§ **Excerpt provided**
----------
“Drop That Burger,” Says Forbes Article
It seems like articles like this one are getting to be a dime a dozen these days. Forbes Magazine recently published an article titled, “Drop That Burger,” written by Matthew Herper. The article is about a Stanford University biochemist, Patrick Brown, who is tired of studying DNA molecules in his lab and is ready to tackle the problems in animal agriculture. His solution: “Eliminate animal farming on planet Earth.” Food producers, get ready. This man has found his target, and it is you.
Here is an excerpt from the article that wrongly pins beef and dairy production to most of the world’s problems…
Over the next 18 months Brown, 55, will take a break from his normal scientific work (finding out how a small number of genes are translated into a much larger number of proteins) in order to change the way the world farms and eats. He wants to put an end to animal farming, or at least put a significant dent in our global hunger for cows, pigs and chickens.
Diets are malleable. Thirty years ago nobody drank high fructose corn syrup. Now it’s a dominant part of the American diet. As Western diets move into China, people there are eating more beef. Brown argues that the key to removing meat from diets is to give foodmakers an incentive to make yummy vegetable-based fare. If vendors push the new foods, palates will follow.
“If you’re a big food producer now, this is absolutely inevitable,” he says. “You’d better start thinking ahead. You’d better seriously start investing and trying to find alternatives in order to stay alive.”
----------
Proceed with the text on the Forbes "Drop That Burger" article, picking up right after its final sentence. The items that come next have no connection to the text above.

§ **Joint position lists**
----------
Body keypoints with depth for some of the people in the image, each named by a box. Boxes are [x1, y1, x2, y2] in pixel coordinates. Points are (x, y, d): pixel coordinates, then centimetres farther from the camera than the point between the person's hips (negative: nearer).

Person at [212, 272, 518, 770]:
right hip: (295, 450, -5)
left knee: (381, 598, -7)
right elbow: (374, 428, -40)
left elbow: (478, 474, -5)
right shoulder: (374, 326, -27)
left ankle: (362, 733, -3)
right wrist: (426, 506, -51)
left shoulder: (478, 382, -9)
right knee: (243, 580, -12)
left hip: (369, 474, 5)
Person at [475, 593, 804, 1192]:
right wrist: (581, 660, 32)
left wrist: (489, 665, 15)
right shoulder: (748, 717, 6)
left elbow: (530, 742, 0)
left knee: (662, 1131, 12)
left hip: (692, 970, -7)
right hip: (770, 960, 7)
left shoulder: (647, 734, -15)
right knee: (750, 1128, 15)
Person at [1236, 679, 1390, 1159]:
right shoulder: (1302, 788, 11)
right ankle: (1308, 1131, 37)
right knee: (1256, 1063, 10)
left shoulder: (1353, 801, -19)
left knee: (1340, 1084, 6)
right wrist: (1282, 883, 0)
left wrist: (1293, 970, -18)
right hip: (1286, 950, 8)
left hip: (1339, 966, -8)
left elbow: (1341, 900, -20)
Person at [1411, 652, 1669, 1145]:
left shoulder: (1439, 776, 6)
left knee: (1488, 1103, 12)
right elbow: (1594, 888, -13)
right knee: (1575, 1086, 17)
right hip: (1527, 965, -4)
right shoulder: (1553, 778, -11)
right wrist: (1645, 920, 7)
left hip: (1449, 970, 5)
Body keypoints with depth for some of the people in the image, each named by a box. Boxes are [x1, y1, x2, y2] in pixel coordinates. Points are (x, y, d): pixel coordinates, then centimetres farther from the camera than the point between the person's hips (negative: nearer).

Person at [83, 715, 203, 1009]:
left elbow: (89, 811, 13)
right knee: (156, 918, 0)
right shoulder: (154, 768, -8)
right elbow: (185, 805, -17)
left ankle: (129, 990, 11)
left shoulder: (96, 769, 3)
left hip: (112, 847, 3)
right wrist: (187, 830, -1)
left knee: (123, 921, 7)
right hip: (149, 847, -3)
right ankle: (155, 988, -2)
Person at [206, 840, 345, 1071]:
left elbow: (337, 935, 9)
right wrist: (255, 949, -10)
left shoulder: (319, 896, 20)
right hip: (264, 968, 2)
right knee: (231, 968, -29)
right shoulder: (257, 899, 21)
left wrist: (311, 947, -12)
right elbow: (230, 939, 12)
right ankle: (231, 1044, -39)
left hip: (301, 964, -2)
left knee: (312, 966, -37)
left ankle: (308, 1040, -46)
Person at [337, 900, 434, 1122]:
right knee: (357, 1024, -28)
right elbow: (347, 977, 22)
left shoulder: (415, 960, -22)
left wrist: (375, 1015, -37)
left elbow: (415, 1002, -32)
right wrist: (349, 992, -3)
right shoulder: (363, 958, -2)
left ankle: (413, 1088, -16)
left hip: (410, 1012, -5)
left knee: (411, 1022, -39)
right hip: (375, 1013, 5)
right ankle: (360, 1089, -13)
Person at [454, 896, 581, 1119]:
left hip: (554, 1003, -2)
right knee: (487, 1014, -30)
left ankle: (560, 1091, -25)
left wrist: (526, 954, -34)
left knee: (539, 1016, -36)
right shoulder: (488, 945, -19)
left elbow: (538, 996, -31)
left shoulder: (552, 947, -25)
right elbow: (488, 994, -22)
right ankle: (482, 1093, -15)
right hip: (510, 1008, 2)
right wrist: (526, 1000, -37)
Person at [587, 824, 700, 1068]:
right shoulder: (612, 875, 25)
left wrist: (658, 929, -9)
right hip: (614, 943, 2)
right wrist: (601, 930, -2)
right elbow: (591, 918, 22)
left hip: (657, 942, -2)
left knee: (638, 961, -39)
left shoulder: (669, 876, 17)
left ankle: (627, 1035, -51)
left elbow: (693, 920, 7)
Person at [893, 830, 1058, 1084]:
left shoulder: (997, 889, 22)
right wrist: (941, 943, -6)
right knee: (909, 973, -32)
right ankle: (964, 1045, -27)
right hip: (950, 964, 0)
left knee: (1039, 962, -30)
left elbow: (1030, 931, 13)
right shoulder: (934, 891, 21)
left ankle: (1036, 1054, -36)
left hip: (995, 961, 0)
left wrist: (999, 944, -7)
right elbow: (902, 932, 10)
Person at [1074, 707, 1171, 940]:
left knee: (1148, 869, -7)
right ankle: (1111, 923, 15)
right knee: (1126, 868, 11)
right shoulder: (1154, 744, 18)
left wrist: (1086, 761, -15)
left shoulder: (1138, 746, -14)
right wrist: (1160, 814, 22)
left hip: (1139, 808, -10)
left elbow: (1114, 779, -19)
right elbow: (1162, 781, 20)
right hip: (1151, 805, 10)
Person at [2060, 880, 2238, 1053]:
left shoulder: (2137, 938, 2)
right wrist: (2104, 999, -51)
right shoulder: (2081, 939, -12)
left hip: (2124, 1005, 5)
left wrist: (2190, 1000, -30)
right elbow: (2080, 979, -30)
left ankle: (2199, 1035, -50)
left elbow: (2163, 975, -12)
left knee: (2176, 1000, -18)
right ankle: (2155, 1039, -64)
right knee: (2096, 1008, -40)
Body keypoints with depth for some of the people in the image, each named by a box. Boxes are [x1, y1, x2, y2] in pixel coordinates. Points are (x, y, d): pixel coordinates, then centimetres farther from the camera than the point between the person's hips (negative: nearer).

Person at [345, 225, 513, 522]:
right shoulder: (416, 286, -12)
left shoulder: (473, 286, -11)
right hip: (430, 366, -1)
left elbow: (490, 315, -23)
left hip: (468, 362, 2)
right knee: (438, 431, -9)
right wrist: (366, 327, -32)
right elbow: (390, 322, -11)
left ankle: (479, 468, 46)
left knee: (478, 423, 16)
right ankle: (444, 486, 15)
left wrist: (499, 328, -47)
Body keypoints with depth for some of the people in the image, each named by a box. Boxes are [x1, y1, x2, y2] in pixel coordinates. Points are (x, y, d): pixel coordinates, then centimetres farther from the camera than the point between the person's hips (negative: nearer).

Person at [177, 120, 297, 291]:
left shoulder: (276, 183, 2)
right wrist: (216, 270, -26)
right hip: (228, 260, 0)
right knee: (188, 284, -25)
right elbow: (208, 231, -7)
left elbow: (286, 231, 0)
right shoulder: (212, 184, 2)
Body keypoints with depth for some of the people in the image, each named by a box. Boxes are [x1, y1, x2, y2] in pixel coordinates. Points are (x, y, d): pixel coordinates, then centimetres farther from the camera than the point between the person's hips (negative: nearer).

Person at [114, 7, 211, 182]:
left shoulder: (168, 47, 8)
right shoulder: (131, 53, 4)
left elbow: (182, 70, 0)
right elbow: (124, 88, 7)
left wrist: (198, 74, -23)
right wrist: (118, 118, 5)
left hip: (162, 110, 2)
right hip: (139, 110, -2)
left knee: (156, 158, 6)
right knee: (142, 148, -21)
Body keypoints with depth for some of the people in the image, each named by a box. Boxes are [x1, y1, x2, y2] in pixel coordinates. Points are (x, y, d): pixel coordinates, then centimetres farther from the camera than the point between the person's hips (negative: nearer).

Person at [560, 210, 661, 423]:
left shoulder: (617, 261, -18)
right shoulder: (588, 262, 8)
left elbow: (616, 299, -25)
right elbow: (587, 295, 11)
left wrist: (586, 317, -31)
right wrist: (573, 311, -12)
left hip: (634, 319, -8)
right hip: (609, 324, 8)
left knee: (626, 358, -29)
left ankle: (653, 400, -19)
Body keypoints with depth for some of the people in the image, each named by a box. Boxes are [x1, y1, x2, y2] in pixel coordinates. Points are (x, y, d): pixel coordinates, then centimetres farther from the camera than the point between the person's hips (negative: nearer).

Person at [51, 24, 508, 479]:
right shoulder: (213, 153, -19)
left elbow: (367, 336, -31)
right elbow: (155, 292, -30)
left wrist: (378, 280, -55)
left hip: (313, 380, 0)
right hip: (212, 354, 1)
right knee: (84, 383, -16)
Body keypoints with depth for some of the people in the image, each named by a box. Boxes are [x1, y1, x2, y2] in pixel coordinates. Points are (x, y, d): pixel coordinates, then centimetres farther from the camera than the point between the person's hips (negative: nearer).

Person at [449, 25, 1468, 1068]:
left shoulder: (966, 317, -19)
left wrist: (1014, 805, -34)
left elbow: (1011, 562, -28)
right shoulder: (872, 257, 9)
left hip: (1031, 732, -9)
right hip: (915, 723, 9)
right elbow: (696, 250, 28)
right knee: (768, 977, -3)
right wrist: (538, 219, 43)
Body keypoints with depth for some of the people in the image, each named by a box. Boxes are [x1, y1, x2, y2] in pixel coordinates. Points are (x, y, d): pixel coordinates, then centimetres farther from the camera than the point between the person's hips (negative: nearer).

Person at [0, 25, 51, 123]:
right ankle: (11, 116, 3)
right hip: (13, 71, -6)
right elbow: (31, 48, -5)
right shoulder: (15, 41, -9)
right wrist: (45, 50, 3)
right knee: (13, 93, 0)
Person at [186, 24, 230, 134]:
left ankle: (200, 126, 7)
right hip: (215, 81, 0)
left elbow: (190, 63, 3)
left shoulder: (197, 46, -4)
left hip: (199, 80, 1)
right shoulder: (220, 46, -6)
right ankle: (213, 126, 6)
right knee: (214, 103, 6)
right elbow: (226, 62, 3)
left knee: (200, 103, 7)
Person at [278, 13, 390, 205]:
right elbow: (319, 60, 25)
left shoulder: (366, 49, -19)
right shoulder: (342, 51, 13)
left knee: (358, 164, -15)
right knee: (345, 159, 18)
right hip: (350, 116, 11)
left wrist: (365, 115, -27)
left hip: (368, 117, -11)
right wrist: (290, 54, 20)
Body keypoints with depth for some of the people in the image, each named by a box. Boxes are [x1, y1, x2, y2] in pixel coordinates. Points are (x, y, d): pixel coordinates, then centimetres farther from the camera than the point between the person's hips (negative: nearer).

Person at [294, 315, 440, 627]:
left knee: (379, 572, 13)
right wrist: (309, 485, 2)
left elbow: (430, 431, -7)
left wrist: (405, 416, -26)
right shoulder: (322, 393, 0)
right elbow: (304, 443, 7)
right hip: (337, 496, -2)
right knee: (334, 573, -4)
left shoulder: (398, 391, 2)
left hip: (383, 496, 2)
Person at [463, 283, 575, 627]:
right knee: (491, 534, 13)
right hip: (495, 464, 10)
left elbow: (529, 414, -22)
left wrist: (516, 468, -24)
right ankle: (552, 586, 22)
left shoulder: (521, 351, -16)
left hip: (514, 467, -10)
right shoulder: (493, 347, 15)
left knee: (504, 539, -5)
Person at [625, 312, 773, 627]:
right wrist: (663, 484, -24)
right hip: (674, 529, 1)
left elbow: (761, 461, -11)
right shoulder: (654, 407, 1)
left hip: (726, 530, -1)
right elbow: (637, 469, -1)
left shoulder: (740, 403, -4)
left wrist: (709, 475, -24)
----------
§ **Answer area**
We hear you loud and clear, Patrick. However, what you’re saying is completely off-base. After reading the entire article, I have found several points worth correcting. The good folks at the National Cattlemen’s Beef Association have done a great job over the years of tackling myths about beef and dairy production, and it’s interesting that many of those myths were repeated in this article including: land usage, water waste, global warming, pollution, etc. Link here to read the real facts about beef production instead of the errors mentioned by a biochemist in Forbes.
BEEF Daily Quick Fact: According to USDA’s Agricultural Statistics 2005, of the 2.3 billion acres of land in the United States, 455 million acres are classified as cropland and only about 18 percent of U.S. cropland is used for feed grain production. There is not a large displacement of human food production for livestock feed. (Source: Beef From Pasture to Plate)










November 18th, 2009 at 1:17 pm
Mr Brown need to realize that cattle are here to utilize feed that we cant eat and turn it into a product we can eat. If he would read Eat Right for Your Type he would find that certain blood type people need to have red meat in their diet inorder to stay healthy and some dont so I guess if he want to take out about half of the population of the world go ahead People who share his focus are just trying to force the rest of us to conform to there thought process without any sound science to back it. If they want to really make a difference figure out how to promote really nutritional dense food so it doesnt take as much to feed the world and get the politics of food so people can take care of themselves Perry
November 18th, 2009 at 2:40 pm
Isn’t it amazing the smarter SOME people get, the dumber they are.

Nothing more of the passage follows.